## GIVEN PASSAGE
((

Can Creativity Be Scientifically Measured?
It’s essentially the biggest problem in creativity science: can you accurately measure creativity? If you think about it, if the answer is no then the scientific validity of much of its research would be inherently dubious. So many years ago those working in the field answered yes and, frankly, just went with it.
How then do creativity scientists measure creativity? The three most used tests have been J.P. Guilford’s Alternative Uses Task (GAUT), the Torrance Test of Creative Thinking (TTCT) devised by Paul Torrance and which built on the GAUT, and Sarnoff Mednick’s Remote Associates Test (RAT). The truth is, while these tests may be able to accurately measure certain aspects of creativity, it’s seriously unlikely whether they are really able to measure one’s creative faculty as a whole in any plausible way.
Let me show why this is the case by looking at just one of these, which is possibly the best known – the GAUT. The challenge is to name as many non-standard uses for an object such as a brick (which is why it is sometimes called the Brick Test), a paperclip or a shoe, in a set time, typically two or three minutes.

))

## SUPPLIED ENTRIES

((

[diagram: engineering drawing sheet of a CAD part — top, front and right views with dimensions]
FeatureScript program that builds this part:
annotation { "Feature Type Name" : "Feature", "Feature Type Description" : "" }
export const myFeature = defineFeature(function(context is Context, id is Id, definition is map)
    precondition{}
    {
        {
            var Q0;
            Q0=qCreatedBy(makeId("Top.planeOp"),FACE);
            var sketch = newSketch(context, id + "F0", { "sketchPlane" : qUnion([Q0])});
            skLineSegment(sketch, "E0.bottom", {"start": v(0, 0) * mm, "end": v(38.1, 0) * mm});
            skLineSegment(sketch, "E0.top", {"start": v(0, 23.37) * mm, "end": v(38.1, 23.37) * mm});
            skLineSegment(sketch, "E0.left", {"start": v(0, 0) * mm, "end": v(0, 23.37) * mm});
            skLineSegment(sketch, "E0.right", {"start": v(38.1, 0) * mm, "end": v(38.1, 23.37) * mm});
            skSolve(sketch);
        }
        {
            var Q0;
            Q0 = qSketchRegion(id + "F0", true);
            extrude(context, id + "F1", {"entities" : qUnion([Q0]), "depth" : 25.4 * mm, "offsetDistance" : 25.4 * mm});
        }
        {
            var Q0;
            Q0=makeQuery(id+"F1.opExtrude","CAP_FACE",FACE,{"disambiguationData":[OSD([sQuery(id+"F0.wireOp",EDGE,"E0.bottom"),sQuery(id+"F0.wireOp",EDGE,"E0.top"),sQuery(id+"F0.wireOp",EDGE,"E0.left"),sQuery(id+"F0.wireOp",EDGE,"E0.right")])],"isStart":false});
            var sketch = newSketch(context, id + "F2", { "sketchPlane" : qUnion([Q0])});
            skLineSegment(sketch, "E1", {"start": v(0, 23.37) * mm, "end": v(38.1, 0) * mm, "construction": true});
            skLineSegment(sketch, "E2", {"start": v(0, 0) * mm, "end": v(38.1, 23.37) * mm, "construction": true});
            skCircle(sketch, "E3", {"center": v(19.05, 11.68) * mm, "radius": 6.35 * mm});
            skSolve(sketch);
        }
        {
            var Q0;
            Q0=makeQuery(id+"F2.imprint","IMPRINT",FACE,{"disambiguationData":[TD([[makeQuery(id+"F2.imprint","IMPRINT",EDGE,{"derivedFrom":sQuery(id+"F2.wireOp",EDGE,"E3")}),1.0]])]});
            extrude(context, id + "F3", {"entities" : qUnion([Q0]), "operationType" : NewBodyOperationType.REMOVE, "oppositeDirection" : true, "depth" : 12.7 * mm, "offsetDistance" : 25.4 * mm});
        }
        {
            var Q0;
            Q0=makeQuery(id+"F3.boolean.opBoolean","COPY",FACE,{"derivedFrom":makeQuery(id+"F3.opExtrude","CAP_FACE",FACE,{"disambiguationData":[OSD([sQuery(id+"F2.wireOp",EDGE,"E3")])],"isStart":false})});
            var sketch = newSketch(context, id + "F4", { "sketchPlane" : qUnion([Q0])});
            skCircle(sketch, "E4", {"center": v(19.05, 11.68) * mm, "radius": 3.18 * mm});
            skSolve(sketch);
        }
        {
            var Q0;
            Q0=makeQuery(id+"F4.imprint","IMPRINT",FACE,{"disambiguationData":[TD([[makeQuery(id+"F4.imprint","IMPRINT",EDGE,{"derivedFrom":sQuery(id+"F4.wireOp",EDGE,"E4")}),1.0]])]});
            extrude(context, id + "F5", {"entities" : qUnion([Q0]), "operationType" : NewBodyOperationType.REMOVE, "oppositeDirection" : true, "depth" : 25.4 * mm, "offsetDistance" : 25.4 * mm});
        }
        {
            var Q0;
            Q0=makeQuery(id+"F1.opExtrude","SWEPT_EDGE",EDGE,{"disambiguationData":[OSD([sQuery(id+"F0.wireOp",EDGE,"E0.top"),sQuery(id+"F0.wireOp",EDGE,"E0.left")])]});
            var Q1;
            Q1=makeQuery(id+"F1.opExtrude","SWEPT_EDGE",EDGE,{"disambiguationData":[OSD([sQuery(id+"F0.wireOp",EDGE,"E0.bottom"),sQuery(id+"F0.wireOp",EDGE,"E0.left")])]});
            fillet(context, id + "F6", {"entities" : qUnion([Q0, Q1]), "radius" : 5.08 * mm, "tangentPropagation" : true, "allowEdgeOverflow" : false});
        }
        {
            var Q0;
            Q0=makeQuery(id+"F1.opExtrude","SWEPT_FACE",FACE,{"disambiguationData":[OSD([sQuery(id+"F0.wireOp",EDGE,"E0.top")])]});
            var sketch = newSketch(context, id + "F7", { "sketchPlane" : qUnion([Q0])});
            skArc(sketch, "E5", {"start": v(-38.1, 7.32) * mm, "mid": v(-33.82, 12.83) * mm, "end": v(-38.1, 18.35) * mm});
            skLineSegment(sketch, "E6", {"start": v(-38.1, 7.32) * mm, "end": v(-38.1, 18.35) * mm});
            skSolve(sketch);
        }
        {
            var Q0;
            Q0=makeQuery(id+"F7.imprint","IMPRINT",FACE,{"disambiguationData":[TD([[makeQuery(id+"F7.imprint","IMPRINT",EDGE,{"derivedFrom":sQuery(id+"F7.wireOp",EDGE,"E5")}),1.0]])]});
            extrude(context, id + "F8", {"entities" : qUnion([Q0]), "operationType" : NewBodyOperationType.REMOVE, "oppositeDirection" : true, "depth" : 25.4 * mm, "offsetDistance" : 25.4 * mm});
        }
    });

))

## REQUIREMENTS
1 – In the passage on measuring creativity, what other name is given to the Alternative Uses Task?
2 – Reproduce the passage on measuring creativity word for word, starting at "Let me show" and ending at "or three minutes.".
3 – Extend the passage on measuring creativity, picking up after its final sentence.
The listing comes from a different source than the passage on measuring creativity.

## RESULTS OF THE EXERCISE
1 – The Brick Test.

2 –
Let me show why this is the case by looking at just one of these, which is possibly the best known – the GAUT. The challenge is to name as many non-standard uses for an object such as a brick (which is why it is sometimes called the Brick Test), a paperclip or a shoe, in a set time, typically two or three minutes.

3 –
Some versions of the test just measure the number of alternative uses respondents can think of – in the case of the brick, for instance, you might say:
To throw through a window to break into a house
Those able to think of three or four obviously score lower than those able to think of ten or fifteen. Another version of the test refines the results based on four criteria:
Fluency – as above, the number of answers, the more the better.
Originality – answers compared with those given by others in the study, so similar or common answers (e.g. a weapon, which crops up almost every time) will score low whereas unusual or unique answers (e.g. a replacement tooth for a brick monster) will score high.
Flexibility – use of different behavioural or conceptual domains, the more diverse the better. Weapon and doorstop are very different kinds of use, whereas weapon and house-breaking tool are similar.
Elaboration – amount of detail given, e.g. “as a doorstop” scores lower than “as a doorstop for a draughty house”.
The problem is that whether you use only fluency (sheer number of answers) or all four criteria, the test provides no way to assess the true ingenuity of a given answer.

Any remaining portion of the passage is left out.